But an upper class Indian from Calcutta also fits many of these. They were subjects of the Crown for 300 years (and are still members of the Commonwealth), they speak English, and their own mother-tongue is an Indo-European one. If they're of a certain milieu, they read a paper called the Times, they definitely play cricket, and they might even be Christian. At the very least they're familiar with Shakespeare and Kipling. And of course this person might have grandchildren who are third-generation British born. So they could satisfy the 4th condition.
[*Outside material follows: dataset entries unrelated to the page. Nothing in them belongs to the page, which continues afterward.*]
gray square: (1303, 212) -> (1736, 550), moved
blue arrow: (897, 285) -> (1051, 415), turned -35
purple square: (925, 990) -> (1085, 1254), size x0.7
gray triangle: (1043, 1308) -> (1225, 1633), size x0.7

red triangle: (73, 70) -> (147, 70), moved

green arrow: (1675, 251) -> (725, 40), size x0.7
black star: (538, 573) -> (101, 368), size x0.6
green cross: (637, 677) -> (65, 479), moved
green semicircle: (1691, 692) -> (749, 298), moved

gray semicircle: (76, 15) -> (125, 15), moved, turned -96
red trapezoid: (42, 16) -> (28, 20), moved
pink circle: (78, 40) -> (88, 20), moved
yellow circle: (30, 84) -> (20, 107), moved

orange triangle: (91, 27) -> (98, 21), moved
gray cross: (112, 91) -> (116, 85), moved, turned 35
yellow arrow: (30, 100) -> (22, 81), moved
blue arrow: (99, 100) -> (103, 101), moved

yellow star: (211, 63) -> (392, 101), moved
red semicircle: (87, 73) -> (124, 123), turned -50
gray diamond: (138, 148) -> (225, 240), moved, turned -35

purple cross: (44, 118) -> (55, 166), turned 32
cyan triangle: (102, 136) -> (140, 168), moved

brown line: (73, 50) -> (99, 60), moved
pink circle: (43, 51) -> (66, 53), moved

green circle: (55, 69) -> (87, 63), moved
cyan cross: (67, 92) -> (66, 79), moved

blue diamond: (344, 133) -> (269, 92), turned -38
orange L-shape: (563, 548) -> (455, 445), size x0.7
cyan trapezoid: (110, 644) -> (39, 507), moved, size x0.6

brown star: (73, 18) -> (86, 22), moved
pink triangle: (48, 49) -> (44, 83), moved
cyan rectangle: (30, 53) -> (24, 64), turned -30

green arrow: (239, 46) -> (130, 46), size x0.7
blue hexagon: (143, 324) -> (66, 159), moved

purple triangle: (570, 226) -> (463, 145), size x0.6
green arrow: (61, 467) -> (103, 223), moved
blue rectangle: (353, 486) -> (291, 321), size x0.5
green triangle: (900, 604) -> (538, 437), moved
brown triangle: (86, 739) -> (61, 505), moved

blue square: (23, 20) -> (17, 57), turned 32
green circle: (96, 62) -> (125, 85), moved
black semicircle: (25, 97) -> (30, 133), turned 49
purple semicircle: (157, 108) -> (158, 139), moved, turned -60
And yet that 5th will never be satisfied, until intermarriage and mixing occurs. Until recently the vast majority of people in Britain would be willing to acknowledge this hypothetical individual as British, just British (Indian), like British (Welsh). But I suppose something has changed recently, as the previous imperial identity breaks down, and the Anglo identity reasserts itself. In my view this is predominantly down to cascade effects and critical masses. The grandson of the chap from Calcutta might be British (Indian), but does the guy who just flew in from Bihar, who speaks terrible English, who thinks of Manchester, Melbourne, and Milwaukee as interchangeable places that are functionally the same, does that mean that he is British Indian? "But look, people who look like me can be British!" Perhaps, but not you. And then people start to notice that these people who are definitely not British (but who they're told are) actually seem to be pretty similar to these people who they thought were British before.

But back to the question. If e) is important then how come the two "founding stock" Americans are as diametrically opposed as possible? Anglo/NW Europeans and West Africans. Well frankly its because time changes things- most namely it means there's a whole load of "intermarriage" (or, Jeffersonian style encounters) and if the South African Coloureds count as having some commonality with the Europeans, then so do African-Americans. This also solves for sticky identities which persist over time despite consistent marriage with their neighbours, e.g. the Ashkenazi. A Christianised (or secularised) Mischling in say southern France or Italy is of such minute difference to the local population that it's hardly worth differentiating.

The long and short of it is that until extensive mixing and partial homogenisation occurs, collective identity cannot (or at least, it won't stick). The migrant populations must become hyphenated, and hyphenation is not just a matter of paperwork. This hyphenation cannot occur when the numbers are too large OR too concentrated (as there will be the possibility of insularity), but given time, can become a new part of the nation.